§ **What to work on**:
Skip the images and return the records below exactly.

§ **Excerpted data**:

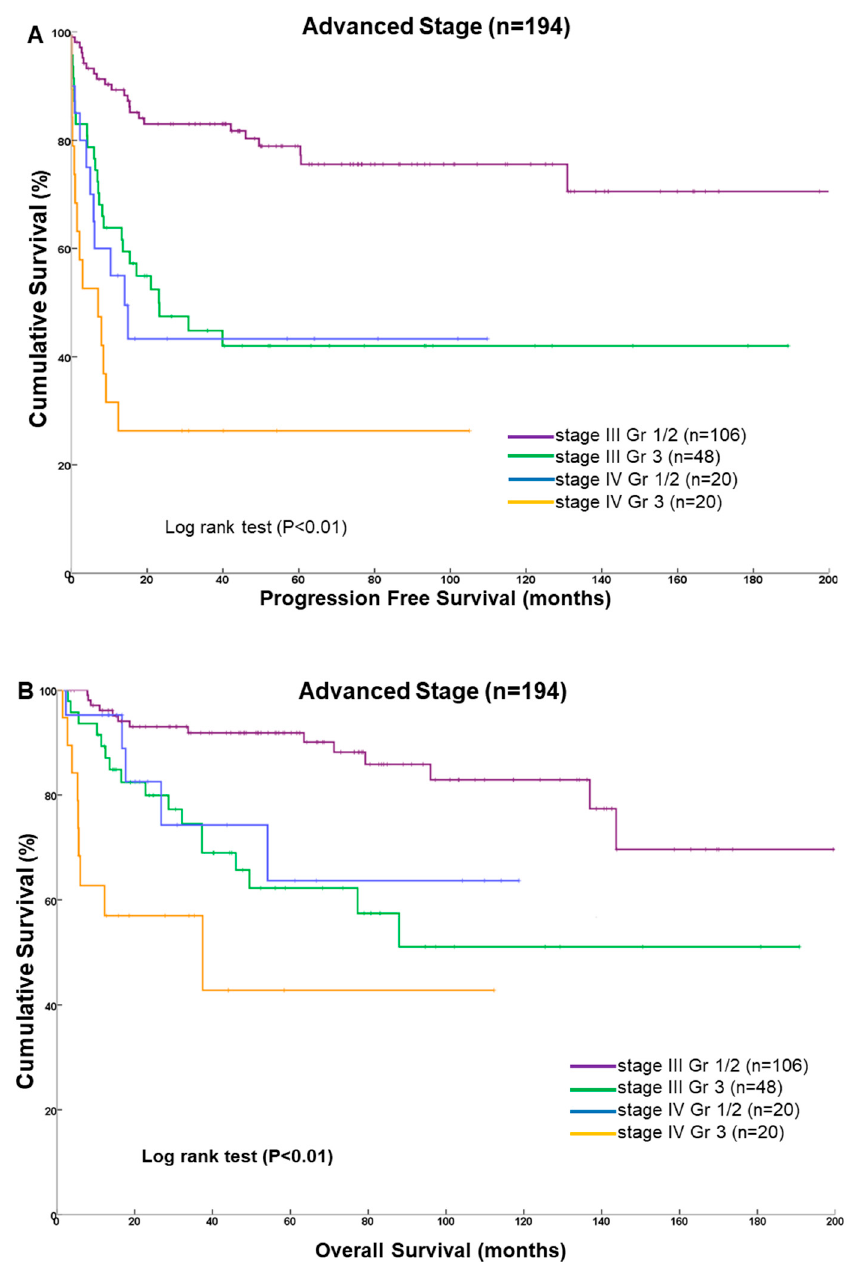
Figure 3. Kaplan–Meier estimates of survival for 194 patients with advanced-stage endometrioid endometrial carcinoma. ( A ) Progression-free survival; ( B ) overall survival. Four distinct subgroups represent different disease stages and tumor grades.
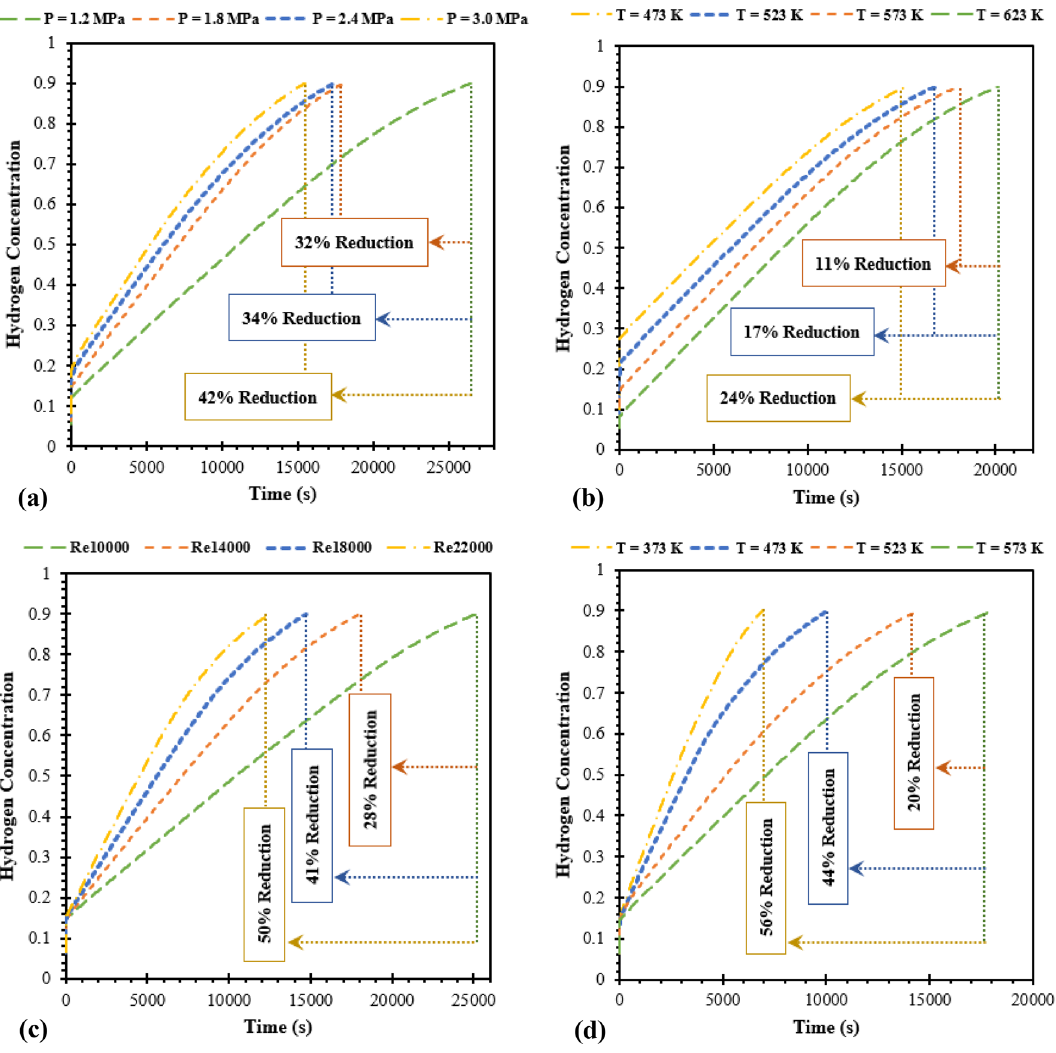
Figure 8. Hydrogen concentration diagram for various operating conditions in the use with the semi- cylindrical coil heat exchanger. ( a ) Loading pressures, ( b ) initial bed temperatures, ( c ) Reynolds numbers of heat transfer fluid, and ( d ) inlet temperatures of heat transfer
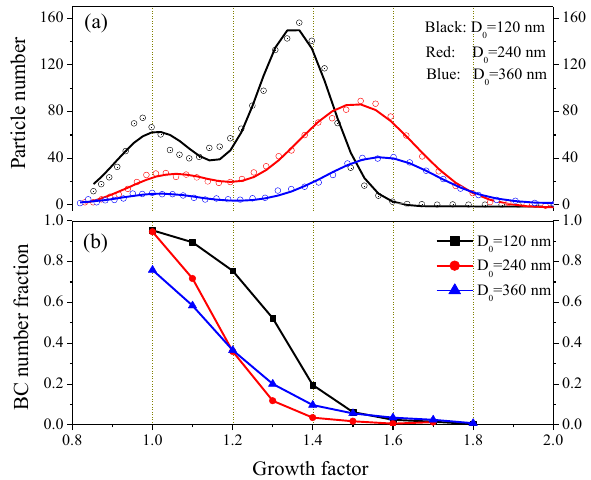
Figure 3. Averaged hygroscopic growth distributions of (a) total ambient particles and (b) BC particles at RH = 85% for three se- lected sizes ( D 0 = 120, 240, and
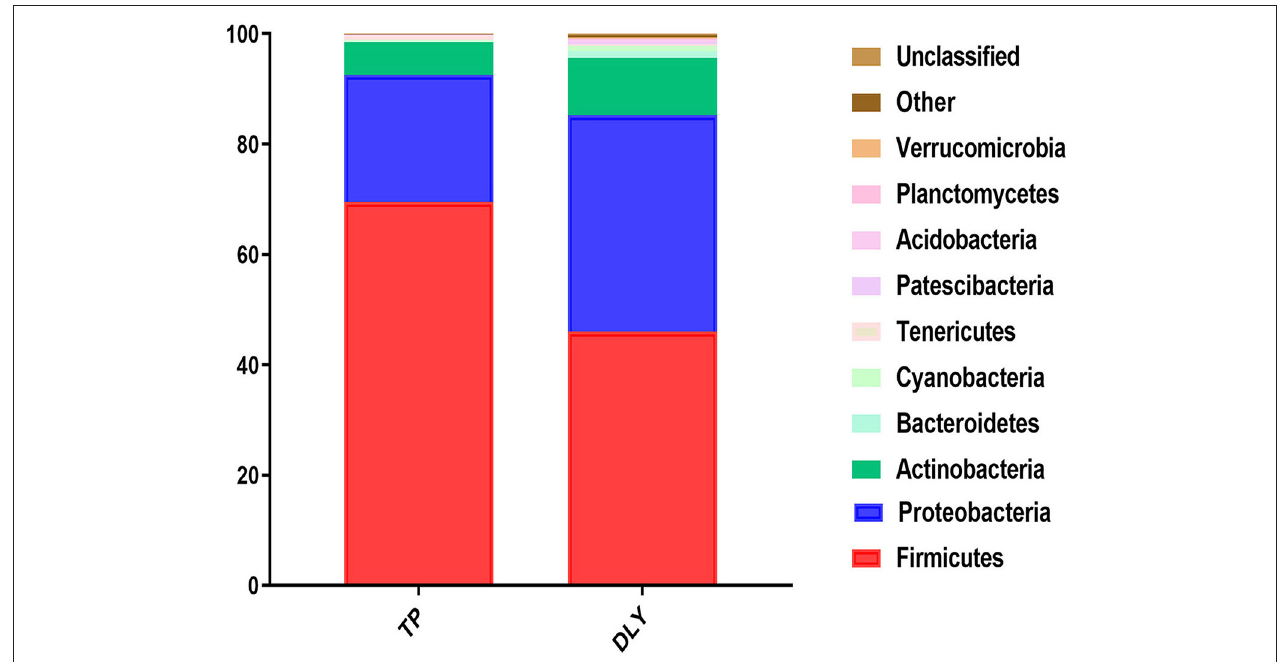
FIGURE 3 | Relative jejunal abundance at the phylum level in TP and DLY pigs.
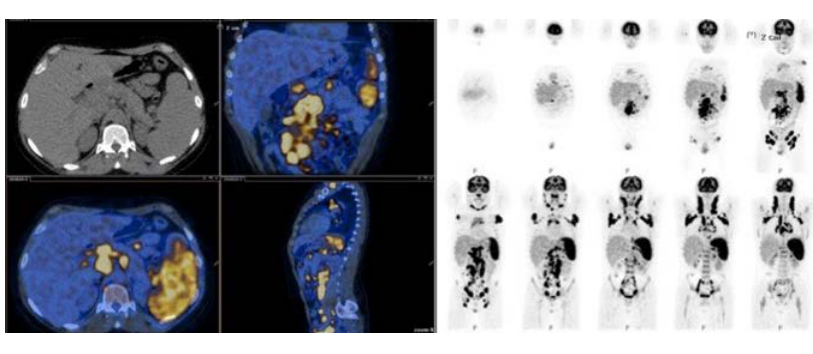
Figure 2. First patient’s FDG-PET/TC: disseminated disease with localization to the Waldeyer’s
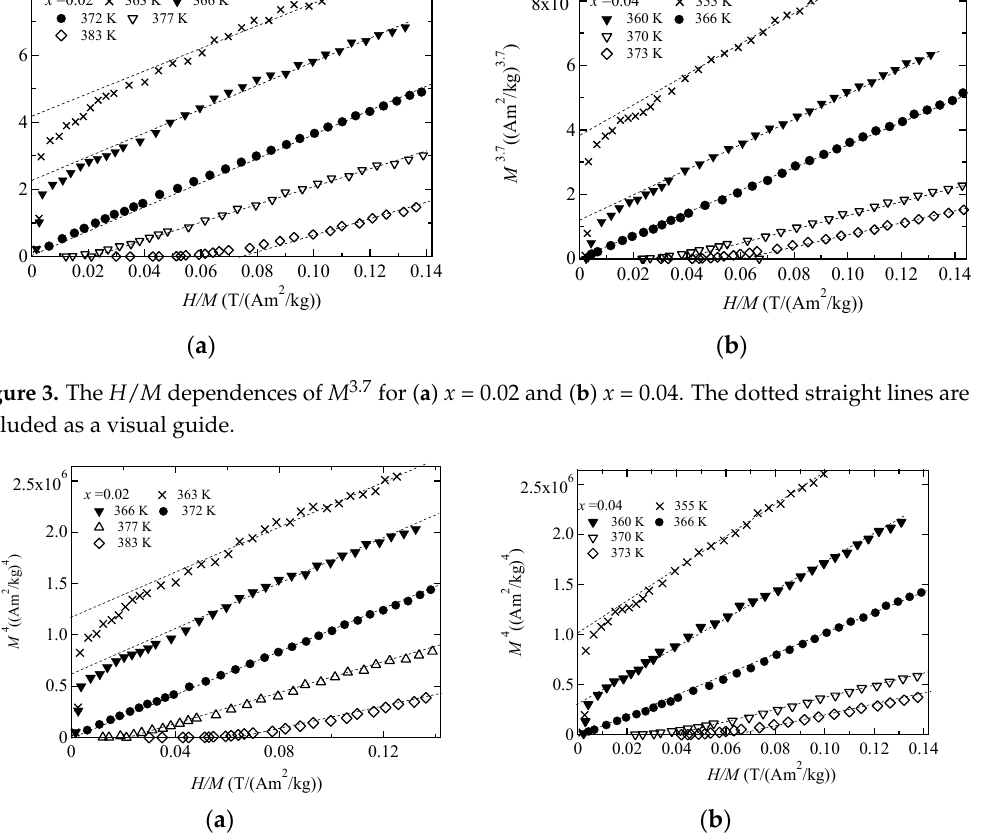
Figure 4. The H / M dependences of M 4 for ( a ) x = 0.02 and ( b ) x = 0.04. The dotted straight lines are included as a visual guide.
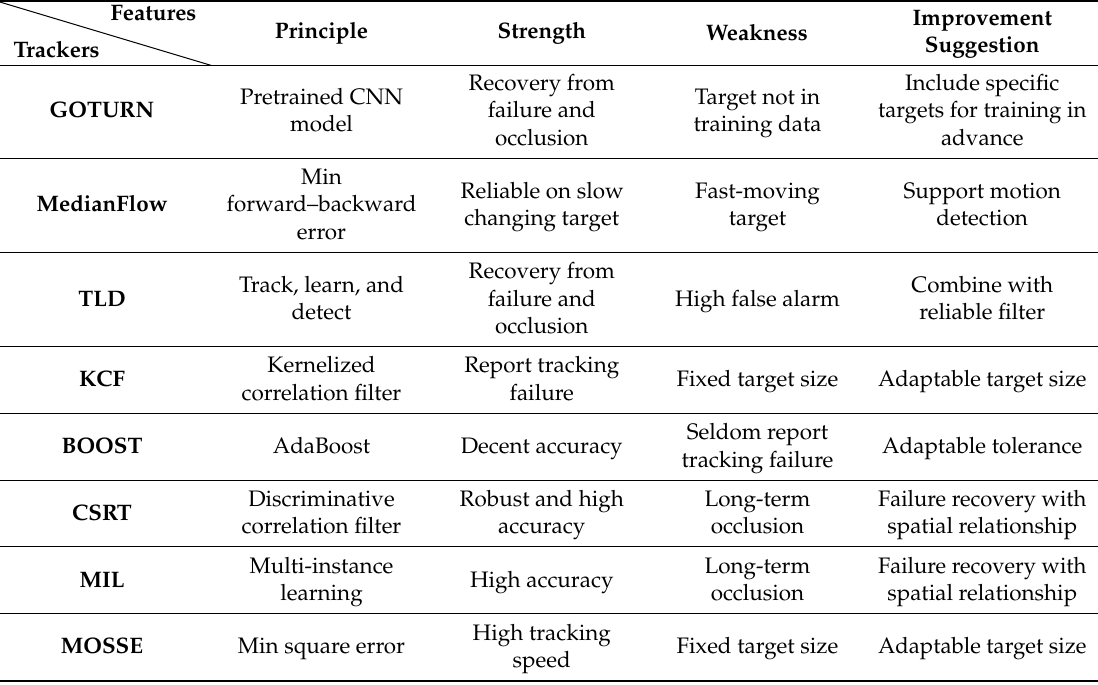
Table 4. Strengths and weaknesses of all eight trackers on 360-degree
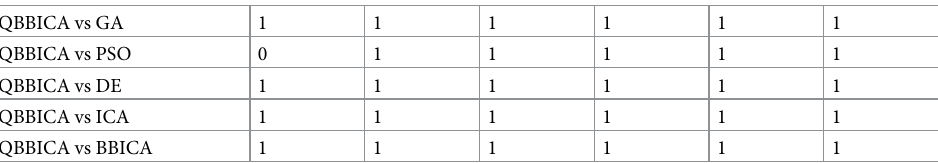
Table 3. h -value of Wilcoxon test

§ **Solution for this task**:
Figure 3. Kaplan–Meier estimates of survival for 194 patients with advanced-stage endometrioid endometrial carcinoma. ( A ) Progression-free survival; ( B ) overall survival. Four distinct subgroups represent different disease stages and tumor grades.
Figure 8. Hydrogen concentration diagram for various operating conditions in the use with the semi- cylindrical coil heat exchanger. ( a ) Loading pressures, ( b ) initial bed temperatures, ( c ) Reynolds numbers of heat transfer fluid, and ( d ) inlet temperatures of heat transfer
Figure 3. Averaged hygroscopic growth distributions of (a) total ambient particles and (b) BC particles at RH = 85% for three se- lected sizes ( D 0 = 120, 240, and
FIGURE 3 | Relative jejunal abundance at the phylum level in TP and DLY pigs.
Figure 2. First patient’s FDG-PET/TC: disseminated disease with localization to the Waldeyer’s
Figure 4. The H / M dependences of M 4 for ( a ) x = 0.02 and ( b ) x = 0.04. The dotted straight lines are included as a visual guide.
Table 4. Strengths and weaknesses of all eight trackers on 360-degree
Table 3. h -value of Wilcoxon test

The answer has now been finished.